Lofotens
Feu de renard
Des vagues vertes ondulantes dans le ciel, une pluie de lucioles dans la haute atmosphère, un spectacle polaire où le féerique dépasse l’imagination, il s’agit bien des aurores polaires. Ces aurores dîtes boréales dans l’hémisphère nord sont la conséquence des puissants vents solaires qui propagent à une vitesse vertigineuse dans l’ensemble de notre système stellaire des particules électrisées à haute énergie. Lorsque ces particules chargées parviennent à proximité de planètes possédant un champ magnétique, elles déforment ce champ. Elles excitent et ionisent les atomes de la très haute atmosphère déclenchant ainsi de puissantes perturbations à haute altitude. Les atomes de la ionosphère sont chamboulés et lorsque ces éléments retournent vers un point d’équilibre, ils libèrent un peu d’énergie sous la forme de photons qui sont les particules élémentaires de la lumière visible, créant ainsi ce jeu éclatant de lumière que l’on peut percevoir à l’œil nu depuis le plancher des vaches.
Comment ne pas comprendre, le questionnement métaphysique des ethnies vivant depuis des siècles dans les hautes latitudes. La science a depuis plus de cent ans su amener une explication cartésienne quant à la présence de ces aurores polaires. Mais, de tout temps, la vue de ces paysages nocturnes lumineux en mouvements, ont été la source d’une quête de sens pour les terriens. Les inuits du Groenland pensaient que ces aurores étaient les manifestations de leurs ancêtres jouant à la balle avec des têtes de Morses.
Quant aux Samis, ces populations vivant dans le nord de la Scandinavie, ils pensaient par exemple que les aurores étaient de la poussière de neige dispersée dans le ciel par les queues touffues des renards polaires. Le terme finnois les désignant est revontulet qui signifie feux de renard. Il est intéressant de savoir que le renard polaire est la seule espèce de mammifère natif d’Islande. Il y est arrivé à la fin de la dernière glaciation en marchant sur la glace gelée de l’Atlantique nord. Cette espèce est bien présente dans toutes les régions de l’Arctique à l’exception de la Scandinavie où longtemps chassé pour sa fourrure, il est en danger d’extinction. Selon l’Union internationale pour la conservation de la nature, il ne restait en 2014 que 50 individus en Norvège, c’est à dire un nombre trop faible pour maintenir la viabilité de l’espèce à long terme. Cependant à l’image du projet » Arctic fox project » dirigé par un laboratoire de l’Université de Stockholm des initiatives tentent d’endiguer l’étiolement de l’espèce en Scandinavie. Il serait à priori toujours possible de l’observer dans les Lofotens.

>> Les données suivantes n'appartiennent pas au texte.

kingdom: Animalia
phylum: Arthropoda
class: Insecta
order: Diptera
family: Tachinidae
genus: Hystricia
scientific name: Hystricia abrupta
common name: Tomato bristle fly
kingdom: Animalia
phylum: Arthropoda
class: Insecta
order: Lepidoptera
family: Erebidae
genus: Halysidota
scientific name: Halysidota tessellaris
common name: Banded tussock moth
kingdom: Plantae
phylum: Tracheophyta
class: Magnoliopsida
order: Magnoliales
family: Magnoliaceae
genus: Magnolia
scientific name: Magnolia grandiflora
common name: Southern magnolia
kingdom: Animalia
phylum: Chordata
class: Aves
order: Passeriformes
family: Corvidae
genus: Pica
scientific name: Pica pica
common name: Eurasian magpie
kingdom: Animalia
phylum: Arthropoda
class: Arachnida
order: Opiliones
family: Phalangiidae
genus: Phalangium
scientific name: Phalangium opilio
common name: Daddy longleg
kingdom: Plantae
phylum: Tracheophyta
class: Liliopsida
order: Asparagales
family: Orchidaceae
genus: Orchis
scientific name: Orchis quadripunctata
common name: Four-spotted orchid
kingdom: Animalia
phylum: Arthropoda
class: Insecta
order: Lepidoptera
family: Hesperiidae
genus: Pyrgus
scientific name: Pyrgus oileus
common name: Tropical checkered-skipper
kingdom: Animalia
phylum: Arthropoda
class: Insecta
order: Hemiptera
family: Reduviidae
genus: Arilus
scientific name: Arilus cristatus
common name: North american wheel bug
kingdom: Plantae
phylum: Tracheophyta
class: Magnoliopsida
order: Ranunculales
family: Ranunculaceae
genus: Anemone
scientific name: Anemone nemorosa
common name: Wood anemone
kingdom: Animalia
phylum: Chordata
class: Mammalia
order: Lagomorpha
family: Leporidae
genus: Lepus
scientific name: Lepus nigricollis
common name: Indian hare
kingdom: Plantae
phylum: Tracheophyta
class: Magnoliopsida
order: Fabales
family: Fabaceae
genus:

Nous revenons juste de cet archipel où les lumières aurorales consécutives des poussières de neige soulevées par le passage fantasmagorique des renards dans la poudreuse, donnent un côté absolument magique à un territoire déjà sublimé par de magnifiques montagnes granitiques plongeant dans un océan à l’eau translucide. Ces sommets et ces pentes recouverts en hiver de cet or blanc que nous apprécions tant, sont un terrain de jeu parfait pour se balader, glisser, faire le vide et revenir à l’essentiel. Qu’on le veuille où non, ici, dans les Lofoten tout le monde sent frétiller sa petite corde sensible, les émotions ressurgissent, on apprécie l’instant présent, et on se sent juste chanceux et heureux d’être là.
Skier aux Lofoten, c’est skier face à une mer où le ballet des nuages poussé par les dépressions océaniques jettent une lumière douce et chatoyante ondulant tranquillement vers le sud autour des nombreux bateaux à la recherche de cabillauds. Ces embarcations naviguent aux larges des mignons petits ports de pêches répartis sur les centaines d’îles et presqu’îles de cette anomalie géographique. En effet, nul part ailleurs, mer et montagne se marient aussi bien pour offrir contemplation et émerveillement au skieur de passage.
Début Mars, les températures inférieures au point de liquéfaction gardent une neige froide toutes orientations confondues. Chahutée par le vent, elle est tantôt compacte et plaquée à proximité des crêtes, tantôt légère et plus profonde entre les petits arbres à l’approche des rivages. Les sommets ne dépassent pas les 1300 m et l’absence d’altitude facilite les efforts. Les vitesses d’ascension y sont donc étonnantes, et c’est tant mieux, car elles permettent de se rapprocher plus rapidement des ces immenses tours givrées où une croûte épaisse de neige donne aux sommets l’aspect de petits châteaux tout de blanc vêtus surveillant ce royaume sortant d’un conte de fée.
Vous l’aurez compris, à l’image des renards nordiques, faire voler la poudreuse des Lofotens en dessinant des courbes dans cette neige venue du nord au pays des aurores polaires est un luxe pour le corps et l’esprit.